A true gardener learns to intuitively understand his or her relationship to his or her garden. Simply to own a garden is meaningless without this understanding. Each can survive without the other. But mere survival is a pallid shadow compared to the mutual enrichment to be gained from an evolving relationship. If the relationship is neglected or taken for granted by the gardener, this is quickly reflected by the neglected and unkempt appearance of the garden.

 

Conversely, if the caring gardener always has grateful, loving thoughts for the garden, that love also will be swiftly reflected by the garden’s appearance. Often gardeners lovingly talk to their gardens, even though they know that gardens respond to thoughts or thoughtlessness, not words. Each gardener is unique, and each garden responds in the relationship by visibly expressing that gardener’s uniqueness. If inner rigidity, created by doubt of self, hides that uniqueness from the gardener, this also will be visibly expressed by the rigid formality of the garden. In this sense the garden is the canvas on which how the unique artist regards self will be faithfully reflected. Reflected may be generous flowing curves of beauty and colour to be shared with and by all.  Reflected may be the disciplined and precise formality that, with unspoken rules that must be obeyed by others, silently stunts the evolvement of the relationship.

 

Our description of a relationship with a garden may sound odd until we place it in the context of a friendship between two or more people. In this context the garden “is” the relationship. The people are the gardeners who have chosen to work together to create the garden. Now the garden will faithfully reflect the self-regard of more than one person. In this sense all that are involved in the friendship, must seek to protect the friendship, even from the thoughtlessness of each other.

+ + + +

Your tasks:
**A)** In the passage about gardeners and their gardens, what do gardens respond to?
**B)** In the passage about gardeners and their gardens, rewrite the part that opens with the words containing "Our description of" and closes with "of each other.", changing every "friendship" to "partnership".
**C)** Continue the passage about gardeners and their gardens from its last sentence.

Extracted data:
+ + + +

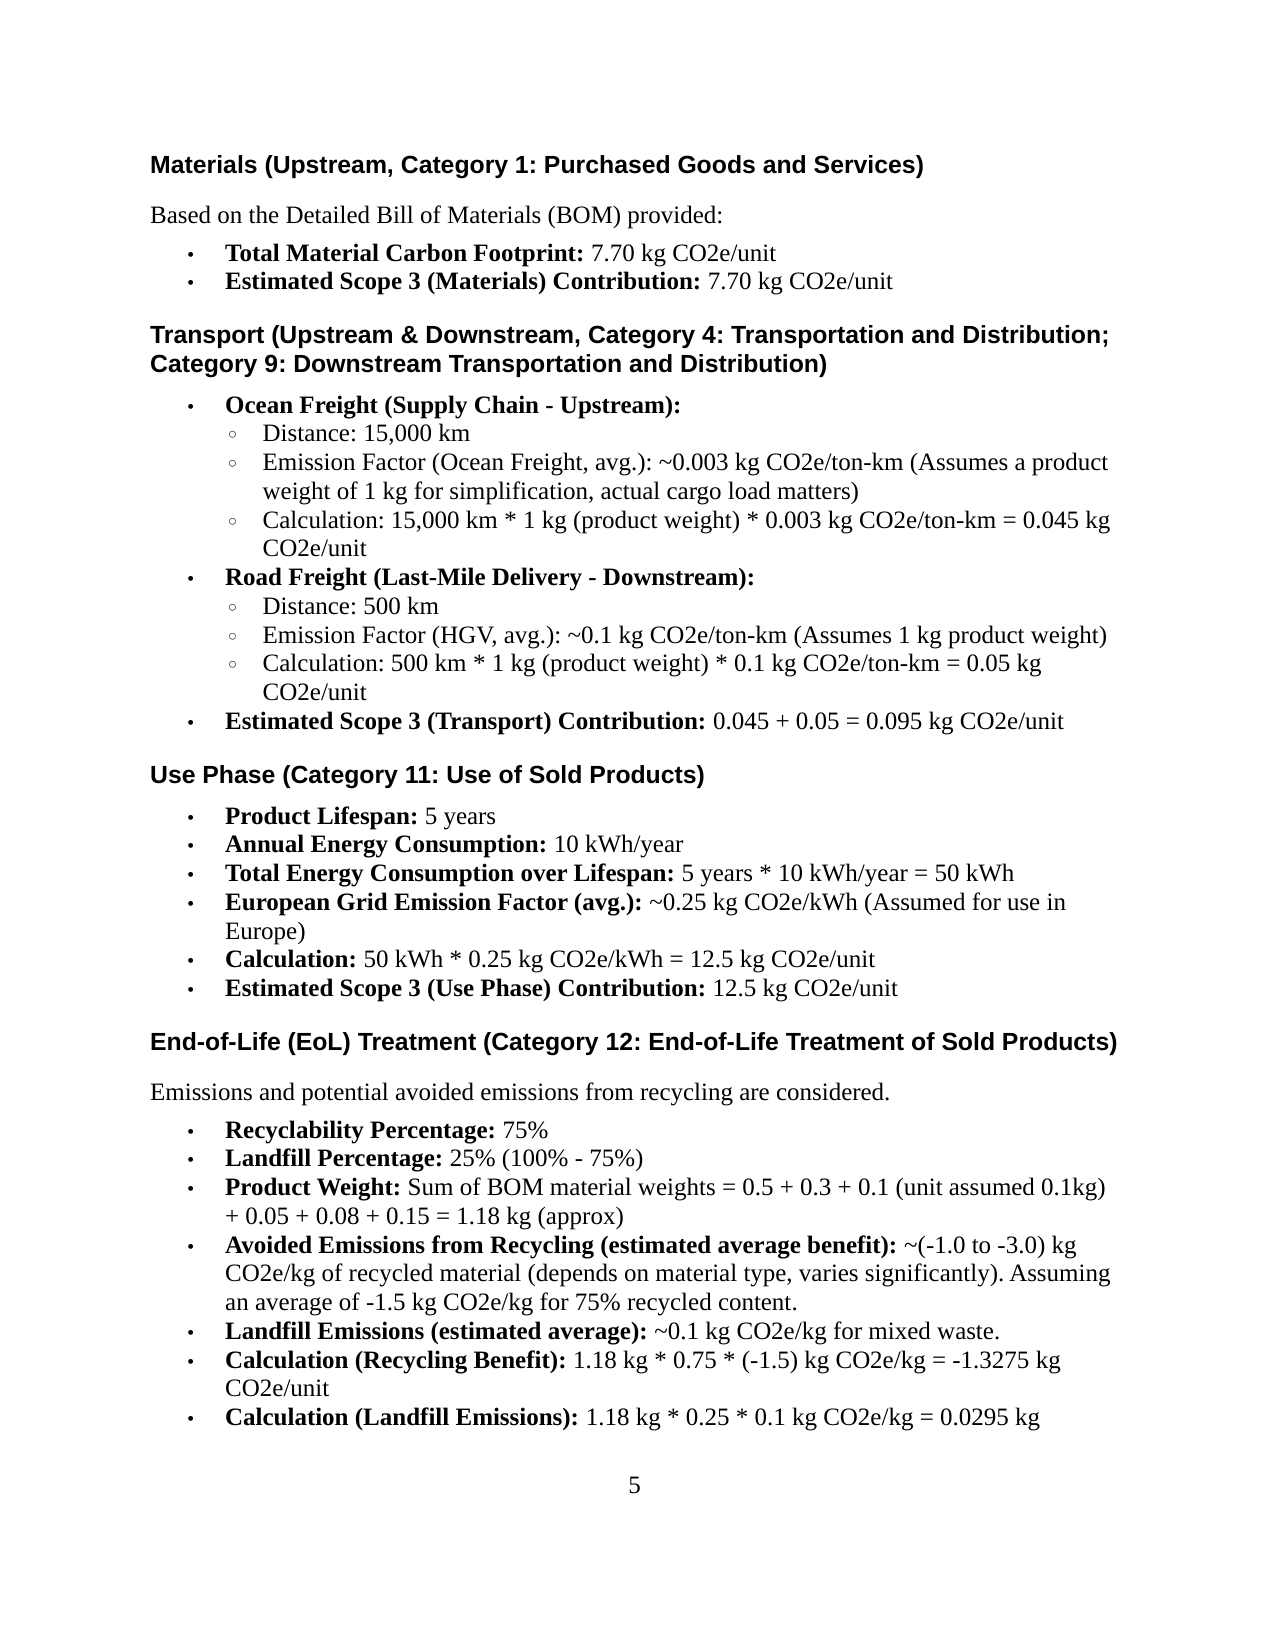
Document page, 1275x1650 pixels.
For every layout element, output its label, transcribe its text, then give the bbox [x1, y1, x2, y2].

+ + + +

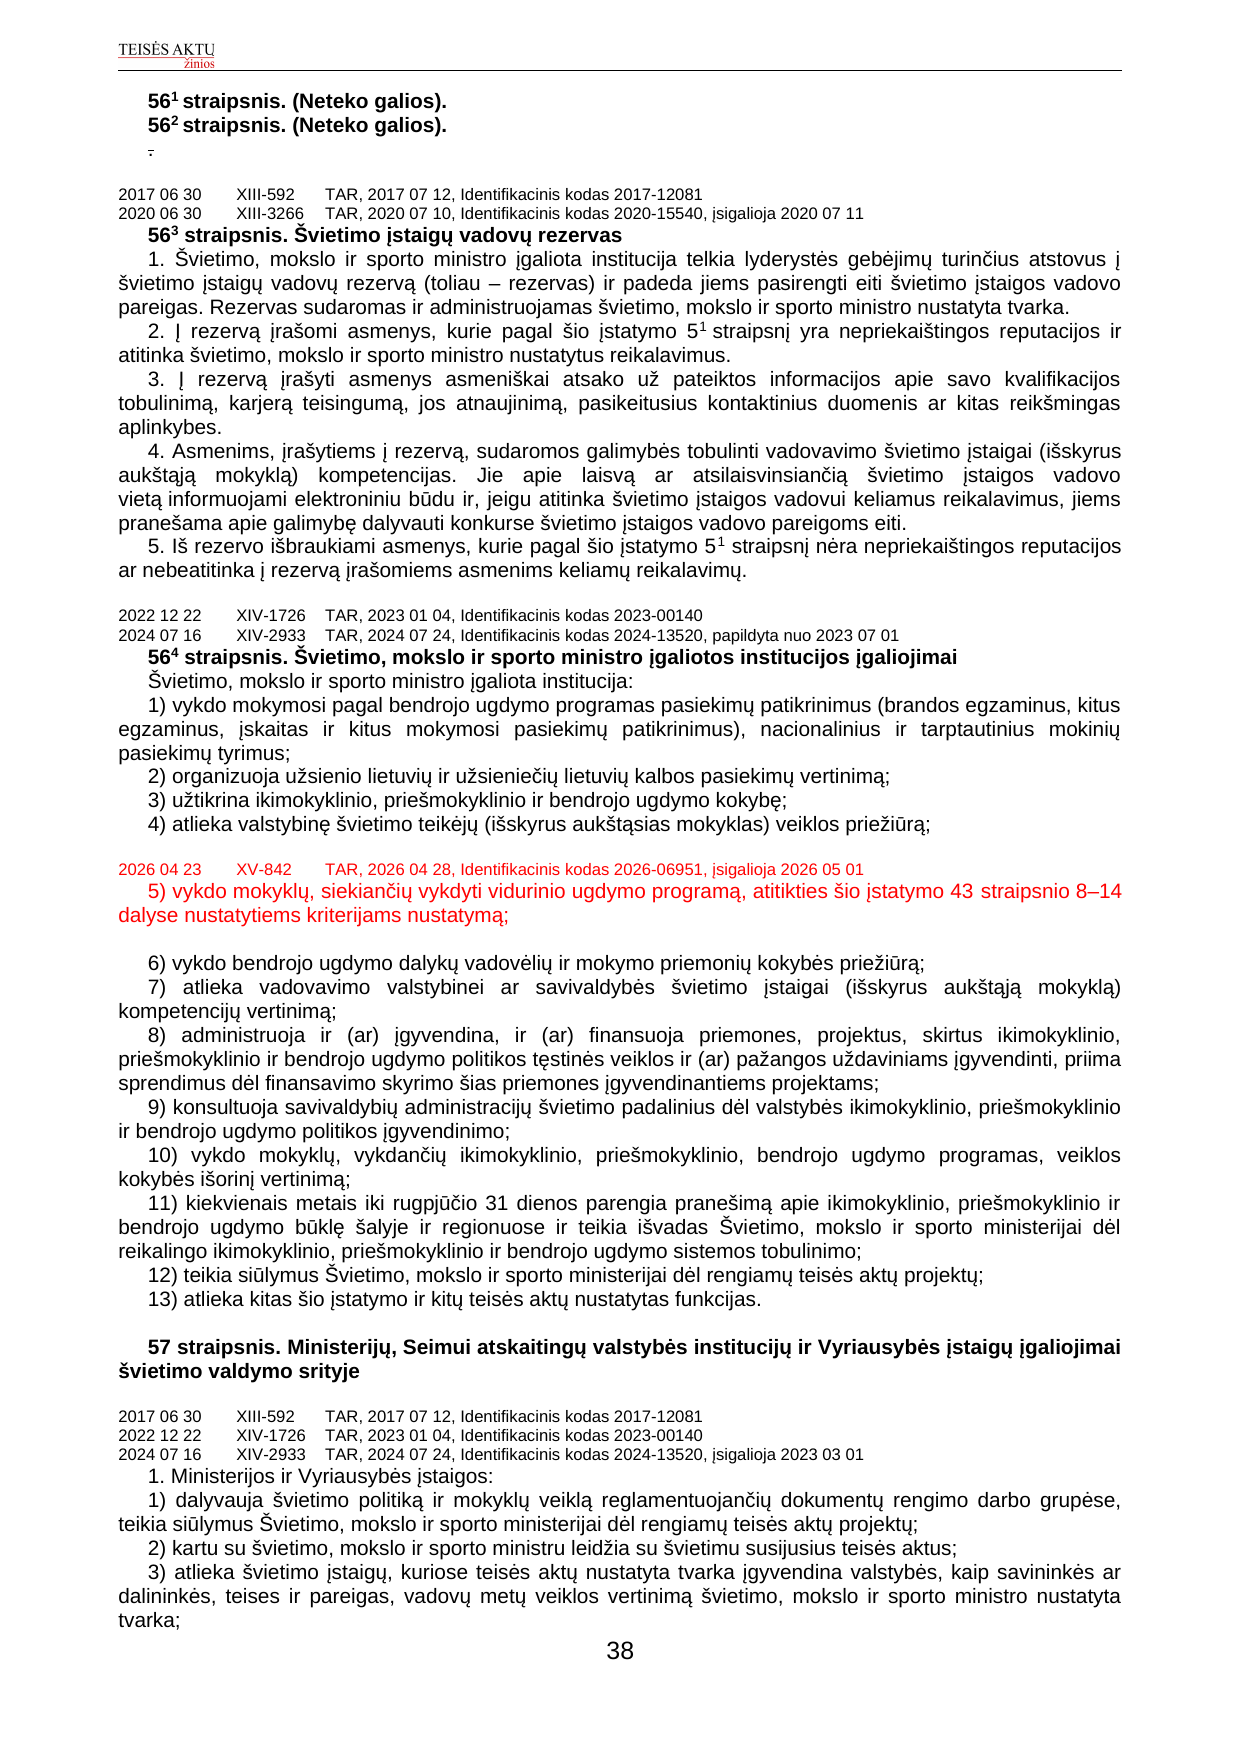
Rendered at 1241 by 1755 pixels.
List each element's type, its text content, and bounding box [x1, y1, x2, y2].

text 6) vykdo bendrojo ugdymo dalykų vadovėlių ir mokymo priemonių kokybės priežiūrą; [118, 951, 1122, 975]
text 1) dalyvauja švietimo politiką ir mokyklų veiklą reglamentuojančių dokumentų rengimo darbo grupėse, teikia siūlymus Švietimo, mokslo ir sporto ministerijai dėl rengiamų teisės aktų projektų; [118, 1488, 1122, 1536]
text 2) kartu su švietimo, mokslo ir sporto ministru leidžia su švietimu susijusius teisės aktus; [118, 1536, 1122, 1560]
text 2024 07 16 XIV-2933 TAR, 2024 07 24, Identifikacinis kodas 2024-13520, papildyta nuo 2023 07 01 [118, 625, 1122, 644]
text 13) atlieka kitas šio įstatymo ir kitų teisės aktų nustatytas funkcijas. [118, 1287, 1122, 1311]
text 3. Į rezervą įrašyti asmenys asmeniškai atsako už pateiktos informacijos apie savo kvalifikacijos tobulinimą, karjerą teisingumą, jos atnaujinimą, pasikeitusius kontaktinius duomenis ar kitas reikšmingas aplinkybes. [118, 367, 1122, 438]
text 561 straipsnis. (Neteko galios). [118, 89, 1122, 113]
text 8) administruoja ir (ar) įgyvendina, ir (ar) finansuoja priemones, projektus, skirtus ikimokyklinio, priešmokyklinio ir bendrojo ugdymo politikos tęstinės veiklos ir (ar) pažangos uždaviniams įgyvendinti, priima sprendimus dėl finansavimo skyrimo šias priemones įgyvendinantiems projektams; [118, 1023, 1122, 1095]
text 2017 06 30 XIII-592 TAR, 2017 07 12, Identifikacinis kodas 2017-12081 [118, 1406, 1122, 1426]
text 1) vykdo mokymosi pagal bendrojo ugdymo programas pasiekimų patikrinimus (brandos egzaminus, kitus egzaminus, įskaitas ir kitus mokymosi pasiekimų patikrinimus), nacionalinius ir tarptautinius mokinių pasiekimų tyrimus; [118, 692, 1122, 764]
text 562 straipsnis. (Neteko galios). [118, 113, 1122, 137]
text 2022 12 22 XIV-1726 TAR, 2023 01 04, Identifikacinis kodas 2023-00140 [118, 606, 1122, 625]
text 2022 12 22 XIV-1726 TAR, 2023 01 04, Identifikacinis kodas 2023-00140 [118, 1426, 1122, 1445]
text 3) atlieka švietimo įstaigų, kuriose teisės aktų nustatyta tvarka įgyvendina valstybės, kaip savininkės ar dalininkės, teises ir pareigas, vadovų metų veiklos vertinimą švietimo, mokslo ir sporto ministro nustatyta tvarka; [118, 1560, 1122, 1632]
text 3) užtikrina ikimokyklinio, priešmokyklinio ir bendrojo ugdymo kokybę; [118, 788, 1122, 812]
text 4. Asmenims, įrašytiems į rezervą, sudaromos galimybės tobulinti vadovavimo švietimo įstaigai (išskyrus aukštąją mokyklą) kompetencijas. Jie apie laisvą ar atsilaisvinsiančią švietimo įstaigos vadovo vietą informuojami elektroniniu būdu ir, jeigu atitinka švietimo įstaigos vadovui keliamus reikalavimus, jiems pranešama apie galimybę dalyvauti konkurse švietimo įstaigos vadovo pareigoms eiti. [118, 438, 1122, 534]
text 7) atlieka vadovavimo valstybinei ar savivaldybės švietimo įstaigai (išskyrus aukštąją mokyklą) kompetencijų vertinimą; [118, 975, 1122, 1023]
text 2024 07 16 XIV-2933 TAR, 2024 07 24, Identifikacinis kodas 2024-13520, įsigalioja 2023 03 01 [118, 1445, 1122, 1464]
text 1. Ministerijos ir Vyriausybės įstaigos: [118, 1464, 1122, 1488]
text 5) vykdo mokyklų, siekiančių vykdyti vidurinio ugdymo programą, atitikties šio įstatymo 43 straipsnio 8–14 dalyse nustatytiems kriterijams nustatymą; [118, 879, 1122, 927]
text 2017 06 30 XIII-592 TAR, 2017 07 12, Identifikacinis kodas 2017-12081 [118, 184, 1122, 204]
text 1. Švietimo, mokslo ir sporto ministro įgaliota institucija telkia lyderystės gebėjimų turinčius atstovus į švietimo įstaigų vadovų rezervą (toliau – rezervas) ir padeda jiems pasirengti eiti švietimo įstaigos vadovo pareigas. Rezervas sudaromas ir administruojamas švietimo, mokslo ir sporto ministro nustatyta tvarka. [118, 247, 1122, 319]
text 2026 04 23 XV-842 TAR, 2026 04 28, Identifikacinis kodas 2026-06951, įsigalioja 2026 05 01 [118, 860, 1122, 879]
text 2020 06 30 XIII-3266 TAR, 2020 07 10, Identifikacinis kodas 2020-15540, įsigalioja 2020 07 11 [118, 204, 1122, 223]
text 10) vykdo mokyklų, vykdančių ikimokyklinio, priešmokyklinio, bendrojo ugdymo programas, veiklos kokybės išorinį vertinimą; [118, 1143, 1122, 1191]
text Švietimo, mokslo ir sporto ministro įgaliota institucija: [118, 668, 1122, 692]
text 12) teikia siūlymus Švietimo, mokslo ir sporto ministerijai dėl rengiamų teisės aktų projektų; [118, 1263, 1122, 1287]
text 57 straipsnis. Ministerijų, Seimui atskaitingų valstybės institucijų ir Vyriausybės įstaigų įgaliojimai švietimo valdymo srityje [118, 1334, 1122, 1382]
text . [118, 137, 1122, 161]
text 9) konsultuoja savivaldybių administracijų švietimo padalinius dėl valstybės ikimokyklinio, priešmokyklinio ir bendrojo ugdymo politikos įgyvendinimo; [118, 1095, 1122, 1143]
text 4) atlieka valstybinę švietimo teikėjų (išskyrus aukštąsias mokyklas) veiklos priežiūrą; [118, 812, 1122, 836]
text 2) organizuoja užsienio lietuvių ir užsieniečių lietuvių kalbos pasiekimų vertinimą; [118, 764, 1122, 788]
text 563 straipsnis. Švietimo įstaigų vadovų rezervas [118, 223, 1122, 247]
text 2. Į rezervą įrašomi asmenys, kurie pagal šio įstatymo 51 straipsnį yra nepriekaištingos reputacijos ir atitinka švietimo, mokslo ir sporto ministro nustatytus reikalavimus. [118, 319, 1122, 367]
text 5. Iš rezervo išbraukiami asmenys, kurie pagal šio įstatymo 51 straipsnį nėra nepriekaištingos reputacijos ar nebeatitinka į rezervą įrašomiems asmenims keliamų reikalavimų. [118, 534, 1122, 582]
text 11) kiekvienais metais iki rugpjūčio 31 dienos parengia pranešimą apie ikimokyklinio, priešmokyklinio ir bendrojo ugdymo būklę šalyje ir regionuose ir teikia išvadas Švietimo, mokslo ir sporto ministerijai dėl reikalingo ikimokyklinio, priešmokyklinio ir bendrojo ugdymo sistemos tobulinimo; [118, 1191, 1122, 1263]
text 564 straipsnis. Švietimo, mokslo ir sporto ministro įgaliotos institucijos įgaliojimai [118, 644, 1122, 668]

+ + + +

Outputs for the tasks:
**A)** Gardens respond to thoughts or thoughtlessness, not words.

**B)**
Our description of a relationship with a garden may sound odd until we place it in the context of a partnership between two or more people. In this context the garden “is” the relationship. The people are the gardeners who have chosen to work together to create the garden. Now the garden will faithfully reflect the self-regard of more than one person. In this sense all that are involved in the partnership, must seek to protect the partnership, even from the thoughtlessness of each other.

**C)**
Sometimes this requires openly declared mutually understood guidelines. Otherwise true and evolving friendship may often be confused with the casual amiability of shared or common interests. In the former, the friends will include in the friendship, all and everyone that each cares about. In the latter the narrow parameters of the shared interests may be the only real point of contact in the relationship. But then, to avoid the hurt of anyone involved by misunderstanding the relationship, it mustn’t be allowed to be confused with friendship.

 

The essential gardening tools of true friendship are honesty, open frankness, and the ability to trust your sensitivity to the sensitivity of all involved in the friendship.

 

We mean the honesty and fairness to not conceal annoyance and growing hidden resentment, behind the smiles and words of friendship. We mean the frankness to openly express the reasons for one’s annoyance, and the fairness to allow the unsuspecting cause of one’s annoyance to explain. We mean the courage and honesty to admit to being the unwitting cause of hurt and misunderstandings between others, even when to do so reveals that one was the cause. Often this may be due to one’s forgetfulness, and pre-occupied thoughtlessness.

This requires a readiness to trust that any recriminations one might fear will be cushioned by the respect of all for one’s honesty. Without these guidelines any friendship is doomed. With these guidelines, the sky is the limit. But the garden teaches us far more than that about friendship.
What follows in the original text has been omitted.